**Teks Bacaan:**
Oleh sebab itu, sengketa perselisihan hasil pemilu harus diselesaikan oleh pemegang kekuasaan yudikatif yang memiliki kewennagan paradigmatik yakni MKRI.

4. Pembubaran Partai Politik (Parpol)

Disebut sebagai paradigmatik sistem ketatanegaraan karena walaupun parpol hanya disebut dalam UUD NRI 1945 sebanyak 3 pasal, namun posisi dan fungsi parpol sebagai infrastruktur politik menduduki peran yang sangat strategis karena calon presiden dan wakil presiden diajukan oleh partai politik dan atau gabungan partai politik serta peserta pemilu DPR/DPRD adalah partai politik. Oleh sebab itu, kendati partai politik dapat membubarkan sendiri namun jika ada kehendak dari negara (pemerintah) untuk membubarkan partai politik keputusannya harus melalui proses peradilan yang dilakukan oleh kekuasan yudikatif dengan wewenang yang sangat besar.

**Telaah Materi:**
1 > Salinlah bagian teks bacaan mulai dari "Disebut sebagai paradigmatik" sampai dengan "yang sangat besar.", termasuk kedua bagian tersebut.
2 > Menurut teks bacaan, siapa yang mengajukan calon presiden dan wakil presiden?
3 > Berdasarkan teks bacaan, jelaskan mengapa pembubaran partai politik atas kehendak negara harus melalui proses peradilan.
Gunakan hanya teks bacaan di atas sebagai sumber.

**Data yang Diberikan:**
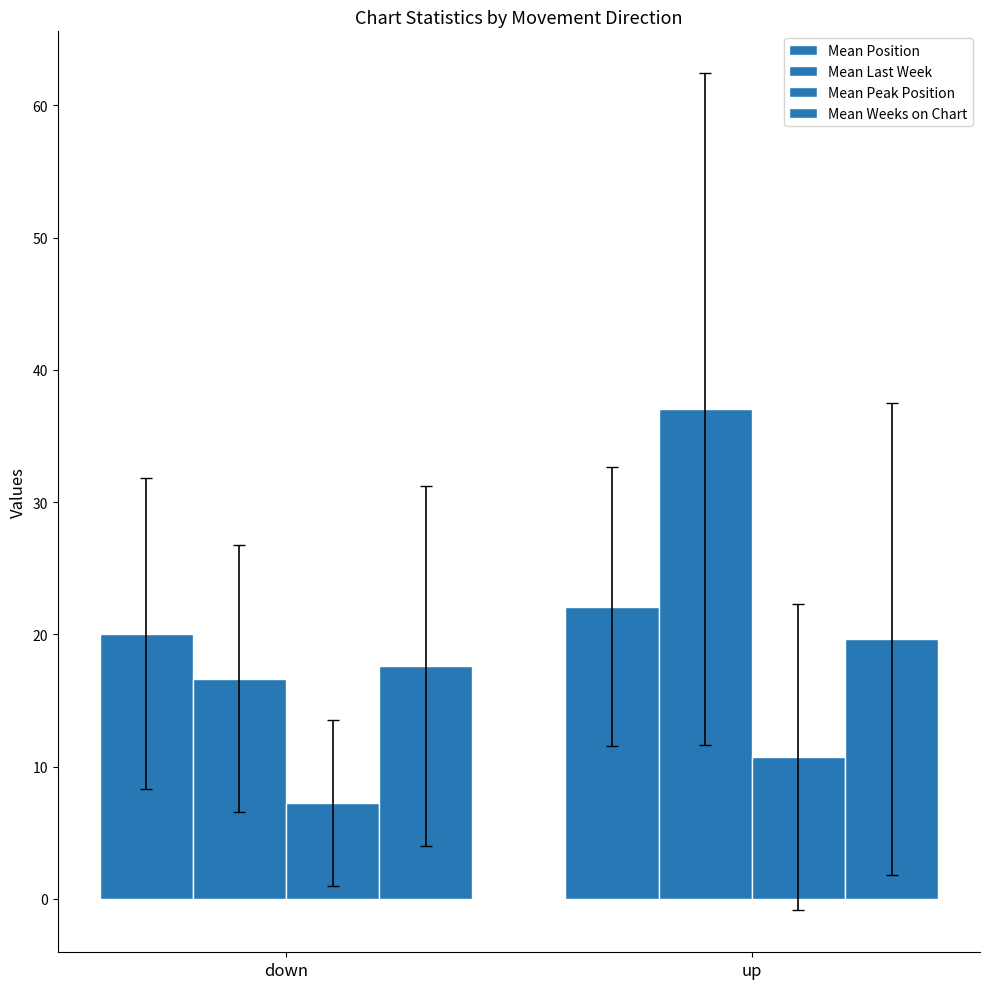

What is the greatest value displayed?

37.1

**Jawaban Berurutan:**
1 >
Disebut sebagai paradigmatik sistem ketatanegaraan karena walaupun parpol hanya disebut dalam UUD NRI 1945 sebanyak 3 pasal, namun posisi dan fungsi parpol sebagai infrastruktur politik menduduki peran yang sangat strategis karena calon presiden dan wakil presiden diajukan oleh partai politik dan atau gabungan partai politik serta peserta pemilu DPR/DPRD adalah partai politik. Oleh sebab itu, kendati partai politik dapat membubarkan sendiri namun jika ada kehendak dari negara (pemerintah) untuk membubarkan partai politik keputusannya harus melalui proses peradilan yang dilakukan oleh kekuasan yudikatif dengan wewenang yang sangat besar.

2 > Partai politik dan/atau gabungan partai politik.

3 > Posisi dan fungsi partai politik sebagai infrastruktur politik sangat strategis karena partai politik atau gabungannya mengajukan calon presiden dan wakil presiden. Partai politik juga menjadi peserta pemilu DPR/DPRD. Oleh sebab itu, keputusan pembubarannya harus melalui peradilan oleh kekuasaan yudikatif yang memiliki wewenang sangat besar.